Through nine prayers, or Novenas (which are really just a series of interconnected short plays), we discover how the Sisters of Charity (Seton's order) founded St. Vincent's under inhospitable conditions. Whether it was cholera in the 19th century or AIDS in the 20th century, St. Vincent's was there for sick New Yorkers. But neither prayer nor penicillin could ward off the epidemic of gentrification, and St. Vincent's eventually fell into bankruptcy, its remains gobbled up by a luxury real estate developer. Multimillion-dollar apartments now stand where the sick and dying once sought care.

Kathleen Chalfant plays Elizabeth Ann Seton, and Alvin Keith plays Pierre Toussaint in Novenas for a Lost Hospital.
Kathleen Chalfant plays Elizabeth Ann Seton, and Alvin Keith plays Pierre Toussaint in Novenas for a Lost Hospital.
(© Julieta Cervantes)

Seton's cohost for the evening is the venerable Pierre Toussaint (a formidable Alvin Keith), a Haitian immigrant and contemporary of Seton's who rose from slavery to become the most sought-after hairdresser in New York (he is presently being considered for sainthood). Seton and Toussaint move through time to commune with an AIDS patient who returns from the brink of death three times (a sympathetic Ken Barnett). There's also his boyfriend (the magnetic Justin Genna), a choreographer who emphasizes the importance of roots in all things, including dance. Kelly McAndrew brilliantly embodies a series of characters, from a no-nonsense mother superior to an atheist nurse.
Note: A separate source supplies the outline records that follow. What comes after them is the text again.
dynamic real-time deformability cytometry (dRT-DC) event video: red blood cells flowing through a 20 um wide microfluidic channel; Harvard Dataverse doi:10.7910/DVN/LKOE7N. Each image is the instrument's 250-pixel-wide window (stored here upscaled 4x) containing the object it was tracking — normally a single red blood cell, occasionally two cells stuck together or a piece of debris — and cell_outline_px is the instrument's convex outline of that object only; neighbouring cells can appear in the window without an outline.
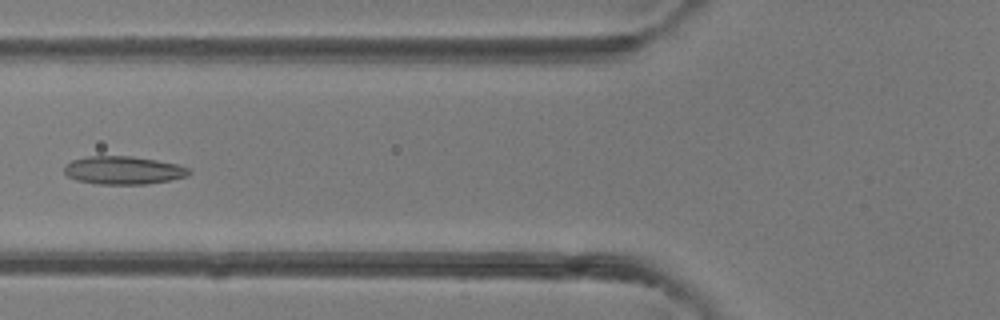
{"species": "common noctule bat (a hibernating species)", "species_latin": "Nyctalus noctula", "temperature_condition": "room temperature", "stored_images_in_passage": 5, "camera_frame_rate_fps": 3000, "um_per_image_px": 0.085, "animal": {"sex": "female"}, "frame": {"image": 1, "passage_image": 5, "time_ms": 4.667, "image_size_px": [1000, 320], "cell_outline_px": [[192, 172], [188, 176], [172, 180], [144, 184], [96, 184], [76, 180], [68, 176], [64, 172], [64, 164], [72, 160], [88, 156], [132, 156], [156, 160], [176, 164], [188, 168]], "centroid_in_image_um": [10.47, 14.47], "position_along_channel_um": 115.3, "area_um2": 20.52}}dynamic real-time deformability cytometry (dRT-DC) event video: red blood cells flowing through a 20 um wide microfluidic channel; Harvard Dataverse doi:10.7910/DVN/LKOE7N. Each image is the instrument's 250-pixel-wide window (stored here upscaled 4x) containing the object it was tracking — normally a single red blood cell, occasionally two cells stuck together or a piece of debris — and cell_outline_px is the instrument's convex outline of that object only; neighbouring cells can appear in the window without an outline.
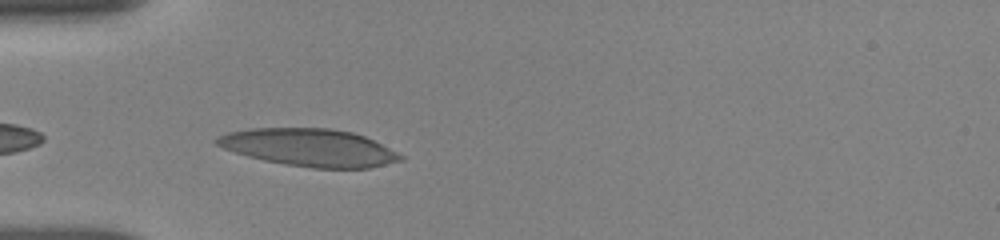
{"species": "human", "species_latin": "Homo sapiens", "temperature_condition": "room temperature", "stored_images_in_passage": 22, "camera_frame_rate_fps": 3000, "um_per_image_px": 0.085, "donor": {"sex": "female"}, "frame": {"image": 1, "passage_image": 17, "time_ms": 4.333, "image_size_px": [1000, 240], "cell_outline_px": [[404, 160], [368, 168], [312, 168], [284, 164], [264, 160], [248, 156], [224, 148], [216, 144], [212, 140], [228, 132], [248, 128], [328, 128], [352, 132], [364, 136], [404, 156]], "centroid_in_image_um": [26.28, 12.54], "position_along_channel_um": 58.7, "area_um2": 39.94}}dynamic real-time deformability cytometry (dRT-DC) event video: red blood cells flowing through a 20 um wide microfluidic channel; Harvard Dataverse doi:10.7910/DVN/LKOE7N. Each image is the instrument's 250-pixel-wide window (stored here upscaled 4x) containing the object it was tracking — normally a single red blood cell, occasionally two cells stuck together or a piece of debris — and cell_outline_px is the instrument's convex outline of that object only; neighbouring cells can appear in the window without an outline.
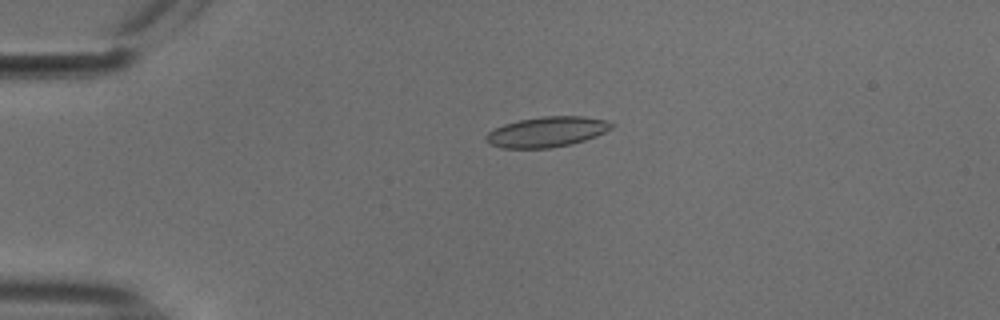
{"species": "common noctule bat (a hibernating species)", "species_latin": "Nyctalus noctula", "temperature_condition": "cold", "stored_images_in_passage": 50, "camera_frame_rate_fps": 3000, "um_per_image_px": 0.085, "animal": {"sex": "male", "body_mass_g": 18.8}, "frame": {"image": 1, "passage_image": 13, "time_ms": 4.0, "image_size_px": [1000, 320], "cell_outline_px": [[616, 124], [612, 128], [596, 136], [572, 144], [552, 148], [504, 148], [488, 144], [484, 140], [484, 136], [488, 132], [504, 124], [520, 120], [540, 116], [584, 116], [608, 120]], "centroid_in_image_um": [46.49, 11.21], "position_along_channel_um": 38.5, "area_um2": 22.37}}
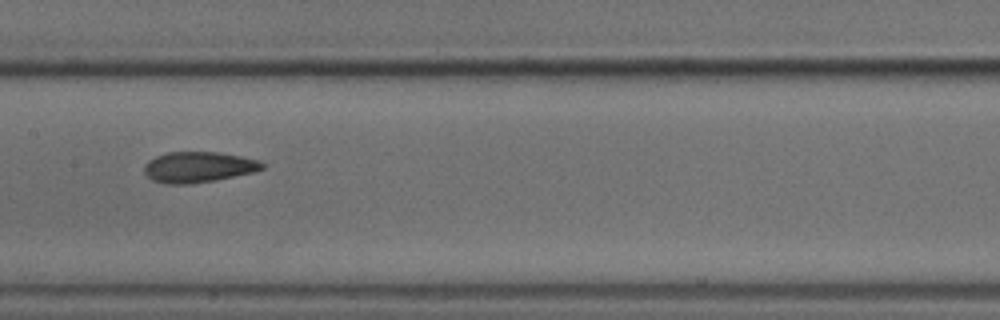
{"frame": {"image": 2, "passage_image": 28, "time_ms": 9.0, "image_size_px": [1000, 320], "cell_outline_px": [[264, 168], [252, 172], [216, 180], [188, 184], [168, 184], [152, 180], [144, 172], [144, 164], [148, 160], [156, 156], [168, 152], [216, 152], [240, 156], [260, 160], [264, 164]], "centroid_in_image_um": [16.84, 14.2], "position_along_channel_um": 190.6, "area_um2": 21.04}}
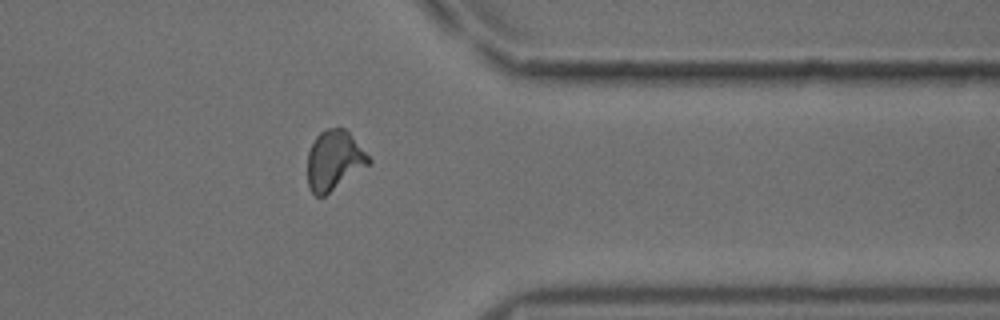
{"frame": {"image": 3, "passage_image": 44, "time_ms": 14.333, "image_size_px": [1000, 320], "cell_outline_px": [[372, 160], [368, 164], [324, 196], [316, 196], [308, 188], [308, 152], [316, 136], [324, 128], [344, 128], [352, 136]], "centroid_in_image_um": [28.37, 13.61], "position_along_channel_um": 383.0, "area_um2": 20.87}}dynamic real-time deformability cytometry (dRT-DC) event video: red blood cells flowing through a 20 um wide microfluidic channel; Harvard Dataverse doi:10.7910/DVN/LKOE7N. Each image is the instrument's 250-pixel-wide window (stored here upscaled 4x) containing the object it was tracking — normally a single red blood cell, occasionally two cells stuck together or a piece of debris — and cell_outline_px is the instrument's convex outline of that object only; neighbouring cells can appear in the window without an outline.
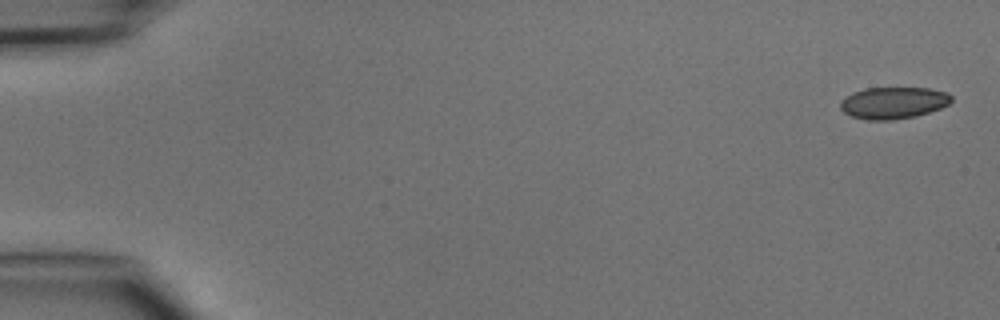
{"species": "common noctule bat (a hibernating species)", "species_latin": "Nyctalus noctula", "temperature_condition": "cold", "stored_images_in_passage": 4, "camera_frame_rate_fps": 3000, "um_per_image_px": 0.085, "animal": {"sex": "male", "body_mass_g": 15.6}, "frame": {"image": 1, "passage_image": 1, "time_ms": 0.0, "image_size_px": [1000, 320], "cell_outline_px": [[952, 100], [948, 104], [940, 108], [916, 116], [892, 120], [868, 120], [852, 116], [844, 112], [840, 108], [840, 100], [852, 92], [864, 88], [928, 88], [948, 92], [952, 96]], "centroid_in_image_um": [75.92, 8.73], "position_along_channel_um": 9.1, "area_um2": 20.63}}
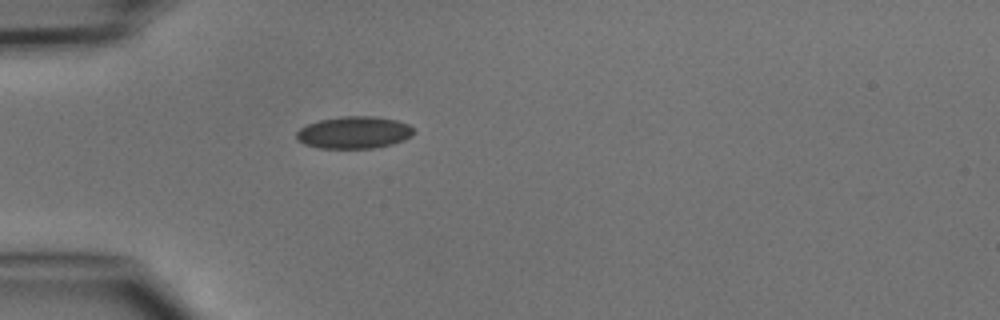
{"frame": {"image": 2, "passage_image": 4, "time_ms": 4.333, "image_size_px": [1000, 320], "cell_outline_px": [[416, 132], [412, 136], [404, 140], [392, 144], [372, 148], [320, 148], [304, 144], [296, 140], [296, 132], [300, 128], [308, 124], [320, 120], [344, 116], [372, 116], [396, 120], [408, 124]], "centroid_in_image_um": [30.09, 11.26], "position_along_channel_um": 54.9, "area_um2": 21.96}}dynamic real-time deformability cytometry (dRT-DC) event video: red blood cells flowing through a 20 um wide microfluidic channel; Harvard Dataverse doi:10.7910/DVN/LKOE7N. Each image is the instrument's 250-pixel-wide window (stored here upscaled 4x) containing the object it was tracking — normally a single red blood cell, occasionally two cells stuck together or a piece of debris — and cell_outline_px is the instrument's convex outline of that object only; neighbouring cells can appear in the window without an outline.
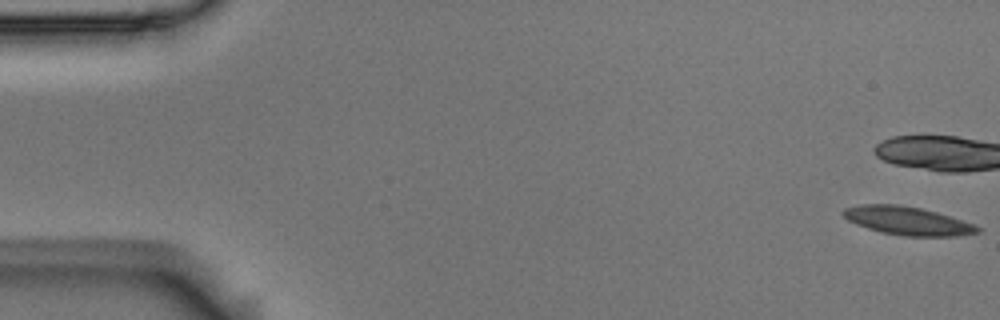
{"species": "Egyptian fruit bat (a non-hibernating species)", "species_latin": "Rousettus aegyptiacus", "temperature_condition": "room temperature", "stored_images_in_passage": 7, "camera_frame_rate_fps": 3000, "um_per_image_px": 0.085, "animal": {"sex": "male"}, "frame": {"image": 1, "passage_image": 1, "time_ms": 0.0, "image_size_px": [1000, 320], "cell_outline_px": [[980, 232], [956, 236], [904, 236], [884, 232], [868, 228], [856, 224], [848, 220], [840, 212], [844, 208], [856, 204], [896, 204], [920, 208], [936, 212], [976, 224], [980, 228]], "centroid_in_image_um": [77.13, 18.76], "position_along_channel_um": 7.9, "area_um2": 22.14}}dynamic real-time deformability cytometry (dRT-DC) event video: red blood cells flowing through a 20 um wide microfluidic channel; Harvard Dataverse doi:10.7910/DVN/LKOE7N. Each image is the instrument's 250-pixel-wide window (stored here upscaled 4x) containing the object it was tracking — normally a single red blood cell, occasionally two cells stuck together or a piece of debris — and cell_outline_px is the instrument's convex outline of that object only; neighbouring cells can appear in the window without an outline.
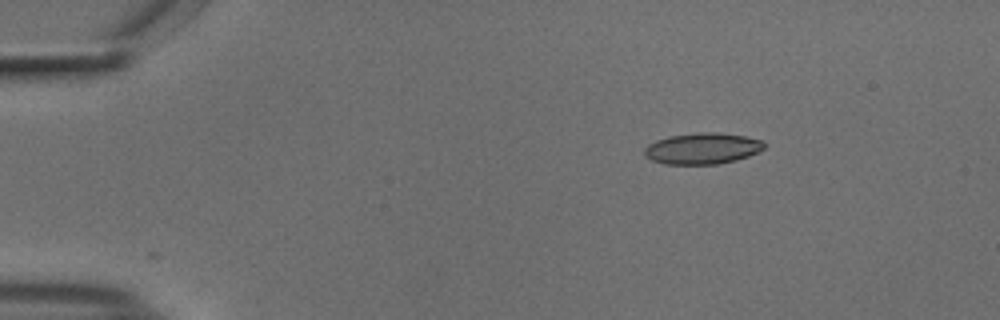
{"species": "common noctule bat (a hibernating species)", "species_latin": "Nyctalus noctula", "temperature_condition": "cold", "stored_images_in_passage": 2, "camera_frame_rate_fps": 3000, "um_per_image_px": 0.085, "animal": {"sex": "male", "body_mass_g": 18.8}, "frame": {"image": 1, "passage_image": 1, "time_ms": 0.0, "image_size_px": [1000, 320], "cell_outline_px": [[768, 144], [764, 148], [748, 156], [736, 160], [716, 164], [664, 164], [652, 160], [644, 152], [644, 148], [648, 144], [656, 140], [668, 136], [700, 132], [716, 132], [744, 136], [764, 140]], "centroid_in_image_um": [59.73, 12.61], "position_along_channel_um": 25.3, "area_um2": 21.79}}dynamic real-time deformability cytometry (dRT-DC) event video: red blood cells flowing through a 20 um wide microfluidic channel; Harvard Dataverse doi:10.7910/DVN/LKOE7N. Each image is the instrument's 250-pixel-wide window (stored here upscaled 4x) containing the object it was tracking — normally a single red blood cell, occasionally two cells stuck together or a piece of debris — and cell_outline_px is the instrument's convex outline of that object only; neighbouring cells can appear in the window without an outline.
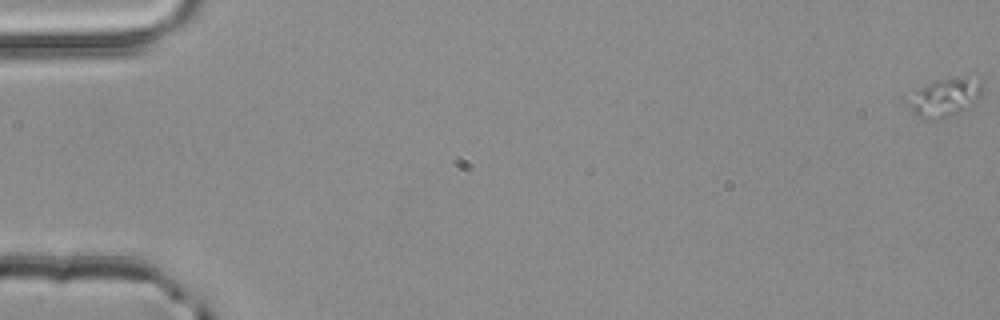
{"species": "common noctule bat (a hibernating species)", "species_latin": "Nyctalus noctula", "temperature_condition": "room temperature", "stored_images_in_passage": 2, "camera_frame_rate_fps": 3000, "um_per_image_px": 0.085, "animal": {"sex": "male", "body_mass_g": 20.4}, "frame": {"image": 1, "passage_image": 2, "time_ms": 0.333, "image_size_px": [1000, 320], "cell_outline_px": [[980, 96], [968, 108], [960, 112], [936, 120], [928, 120], [912, 112], [904, 100], [920, 88], [936, 80], [964, 76], [980, 76]], "centroid_in_image_um": [80.3, 8.27], "position_along_channel_um": 4.7, "area_um2": 16.65}}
Director Daniella Topol leads her cast to respectable and often memorable performances, supported by a hit-and-miss design: Ari Fulton's costumes easily convey multiple periods; Brian Hickey and Sinan Zafar's sound design conjures voices from the past; Carolyn Mraz's set, with its hundreds of hanging blue butterflies and inspirational messages, is painfully twee; and Stacey Derosier's serviceable lighting helps to create the magic in a play that often feels like it is working overtime for magical moments.

Unfortunately, a play that features neurotic gay men with AIDS and their magical hallucinations was always going to run the risk of comparison to Tony Kushner's Angels in America, and Novenas for a Lost Hospital never quite steps out from that play's shadow. The more it aims for profundity, the more it misses the mark.

The cast leads the audience on a procession to the New York City AIDS Memorial in Novenas for a Lost Hospital.
The cast leads the audience on a procession to the New York City AIDS Memorial in Novenas for a Lost Hospital.
(© Julieta Cervantes)

That includes an uncomfortable procession to the AIDS Memorial in front of the former hospital that brings the show in for a thud of a landing. The moment shouldn't feel as hollow as it does, considering the significance of that space: Equidistant from St. Vincent's, St. John's, and (not to be forgotten) the LGBT Community Center, the memorial exists at the center of a triangle of care for vulnerable New Yorkers, one side of which has now been erased. I poked fun at Marianne Williamson earlier in this review, but the self-help guru and presidential candidate is right about one thing: There is a spiritual crisis in America, and it becomes ever worse as centers of community (churches, hospitals, theaters) erode like melting glaciers.

And then there is the real physical crisis that we invite with our greed: Reflecting on the closure of St. Vincent's, a character asks, "Where the f*ck do we go when there's another epidemic?" The question hangs in the air like the sword of Damocles. Any student of drama would tell you about the dangers of hubris, and any Catholic nun would tell you about how pride goes before destruction. It's a lesson that the rich of Manhattan, in their glass towers, would do well to learn — but is anyone left in this city to teach them?